O homem era funcionário da C&M Software, empresa responsável por conectar instituições financeiras de menor porte às plataformas do Banco Central, incluindo o Pix.
A porta de entrada de um roubo bilionário
Segundo as investigações, o golpe não foi uma invasão sofisticada, mas sim um processo de engenharia social. Roque teria vendido seu login e senha corporativos por R$ 15 mil e ainda participado do desenvolvimento de um programa que possibilitou as transações ilegais.
Em depoimento à Polícia Civil, ele disse que o primeiro contato ocorreu em março, quando foi abordado por um homem na saída de um bar em São Paulo. O criminoso demonstrou saber detalhes de sua rotina profissional e ofereceu inicialmente R$ 5 mil pelas credenciais. Depois, pagou mais R$ 10 mil.
Como funcionou o ataque ao sistema bancário
Especialistas afirmam que essa ofensiva cibernética seguiu o modelo conhecido como supply chain attack. Ao invés de tentar invadir bancos diretamente, os hackers infiltraram-se na infraestrutura de um parceiro que já tinha acesso privilegiado. Com as credenciais em mãos, passaram a operar o sistema como se fossem usuários legítimos.
O ATAQUE SE DESENVOLVEU EM QUATRO ETAPAS PRINCIPAIS:
- Cooptação e engenharia social: funcionários foram induzidos a fornecer acessos ou instalar softwares de controle remoto.
- Mapeamento interno: os hackers reconheceram sistemas e testaram credenciais sem disparar alertas.
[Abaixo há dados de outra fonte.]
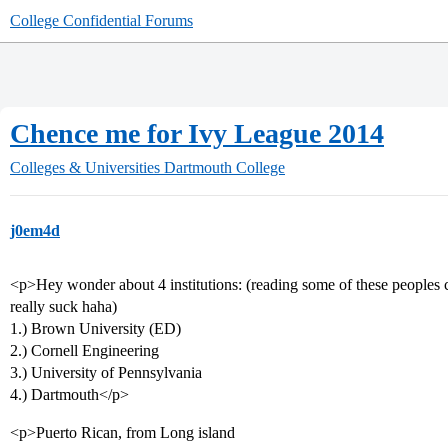
College Confidential Forums
Chence me for Ivy League 2014
Colleges & Universities
Dartmouth College
j0em4d
<p>Hey wonder about 4 institutions: (reading some of these peoples c
really suck haha)
1.) Brown University (ED)
2.) Cornell Engineering
3.) University of Pennsylvania
4.) Dartmouth</p>
<p>Puerto Rican, from Long island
- Acesso a contas de produção: obtiveram alcance a dados sensíveis e contas de liquidação.
- Execução e lavagem: transações fora do horário comercial, com conversão imediata em criptomoedas.
Para a especialista da IAM Brasil, Micaella Ribeiro, o grau de coordenação foi inédito no país. “Foi uma operação complexa, com vários atores atuando em sincronia para mascarar rastros”, explicou.
perfil discreto
Embora ocupasse um cargo estratégico na C&M, João Roque não era um profissional de alta senioridade em tecnologia. Em seu perfil no LinkedIn, ele se descrevia como técnico de instalação de redes e câmeras, com experiência de 20 anos como eletricista e apenas quatro anos em funções ligadas à TI.
Entre 2020 e 2023, ele concluiu um curso de desenvolvedor back-end júnior. Nas redes sociais, relatava entusiasmo por recomeçar na carreira tecnológica. Em uma postagem, citou o filme O Senhor Estagiário:
“Não me chamo Ben, nem tenho 70 anos, mas já estou numa idade em que muitos esperam estar em cargos C-level, e eu estou aqui com muita vontade de recomeçar.”
Troca de celulares e instruções secretas
Visando despistar investigações, o individuo contou que trocava de aparelho celular a cada quinze dias. Após o primeiro pagamento, passou a receber instruções por WhatsApp e em uma conta criada na plataforma Notion, que servia como central de operações remotas.
Ele afirmou ainda que não conhecia pessoalmente os integrantes da quadrilha e que todo contato era feito virtualmente.
O que diz a empresa C&M Software
Procurada, a C&M Software declarou, em nota oficial, que colabora integralmente com as autoridades. Segundo a empresa, seus mecanismos de segurança permitiram rastrear a origem do acesso irregular.
“Até o momento, as evidências apontam que o incidente teve origem em técnicas de engenharia social, e não em falhas tecnológicas ou vulnerabilidades do sistema”, informou a companhia. “Todos os serviços seguem operando normalmente”, completou.
Um crime histórico no sistema financeiro
Mesmo com a dimensão do golpe, nem o Banco Central nem correntistas comuns sofreram prejuízos diretos, conforme a polícia. Ainda assim, autoridades classificam o ataque como o maior da história financeira brasileira e afirmam que novas prisões podem ocorrer.